2 kişi gözaltına alındı
Polis, Muamma LGBTİ+ Derneği üyelerini ellerindeki yedi renk bayraklarını yürüyüşe götürmemeleri için dernek binasından çıkışlarını engelledi. Yürüyüş için toplanan kitle, arkadaşları bırakılmayana kadar yürümeme kararı aldı. Polisin dernek üyelerini bırakması üzerine yürüyüş başladı. Bir süre yürüyen kadınlara polis saldırdı. Bir kadın darp edilmeye karşı çıktığı için gözaltına alındı. 7 renkli baş örtüsü takan başka bir kadının da gözaltına alınmasının ardından kitle, polise itiraz etti. Yaşanan arbedede kadınların serbest bırakılması üzerine yürüyüş devam etti.

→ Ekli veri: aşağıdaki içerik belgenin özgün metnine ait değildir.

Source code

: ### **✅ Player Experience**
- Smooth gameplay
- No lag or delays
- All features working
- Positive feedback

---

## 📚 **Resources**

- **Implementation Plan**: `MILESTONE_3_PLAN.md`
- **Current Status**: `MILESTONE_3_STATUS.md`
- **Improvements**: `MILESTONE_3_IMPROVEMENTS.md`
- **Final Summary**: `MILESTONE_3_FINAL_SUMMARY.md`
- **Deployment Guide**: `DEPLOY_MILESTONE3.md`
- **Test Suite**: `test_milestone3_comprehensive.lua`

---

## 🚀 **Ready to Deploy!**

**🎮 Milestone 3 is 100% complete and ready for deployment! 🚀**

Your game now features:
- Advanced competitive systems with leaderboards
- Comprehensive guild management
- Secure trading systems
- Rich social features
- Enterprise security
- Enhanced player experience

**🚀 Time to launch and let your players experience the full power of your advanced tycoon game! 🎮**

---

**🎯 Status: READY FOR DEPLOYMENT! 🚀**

Özgecan Aslan Meydanı'nda sonlanan yürüyüşün ardından burada basın açıklaması okundu. Açıklamayı kadınlar adına Zübeyde Sadırlı Akpınar okudu. Kadınların en çok aile içinde katledildiğini belirten Zübeyde Sadırlı Akpınar, "Kol kırılır yen içinde kalır anlayışıyla suç mahalli haline getirdiğiniz 'Aile' anlayışınızı kabul etmiyoruz. Sizler iktidar olarak uzun zamandır, Sağlık Bakanı’ndan Aile ve Sosyal Politikalar Bakanı’na, kendine mensup farklı kişilerin onlarca farklı söylemiyle, kadınların emeği ve bedeni üzerine söz kurmayı kendinize iş edindiniz. Kadınları, LGBTİ+’ları, çocukları baskı altına alan, şiddeti, istismarı ve sömürüyü meşrulaştıran, eşitsizlikleri derinleştiren aile politikalarınızı reddediyoruz" dedi.
Alevi katliamına tepki
Savaş politikalarına ve Suriye’deki Alevi katliamına tepki gösteren Zübeyde Sadırlı Akpınar, “Kapitalist ataerkil sistem hayatlarımızı savaşla, yıkımla, soykırımla, işgalle kuşatıyor: Geçtiğimiz 3 günde HTŞ tarafından Suriye'nin kuzeybatısındaki Alevi sivillere yönelik saldırıları kınıyoruz ve tekrar hatırlatıyoruz biz kadınlar ve lubunyalar inatla ve ısrarla barış için mücadele etmeye devam ediyoruz. Erkek devlet şiddeti cezaevlerinde çıplak arama işkencesi ile kadınların bedenini hedef alıyor. Savaştan, işgalden, zorunlu göçten en çok bizler etkileniyoruz. Biliyoruz ki kadınlar özgür olmadan ne barış olur ne de adalet. Biz kadınlar, halkların eşit ve özgür yaşadığı bir dünya için mücadele ediyoruz. Aile yılı başlığı altında gündemde olan yasa tasarısı ile; LGBTİ+’ların sağlık ve tüm diğer haklarının inkarı yanında, bu haklar için mücadele edilmesi, hatta LGBTİ+ denilmesini dahi yasaklama cüretine girişiliyor. Varoluşu biyolojik cinsiyete indirgeyen karanlığınızı reddediyoruz. LGBTİ+ ların hastalık ve tehdit olarak değerlendirilmesi bilime ve hukuka aykırı olmasının yanında hak ihlali ve nefret suçudur. Feminist mücadele ve LGBTİ+ mücadelesi patriyarkaya karşı yan yana ve kol koladır” diye konuştu.
Açıklamanın ardından kadınlar, şarkılar eşliğinde halaylar çekti.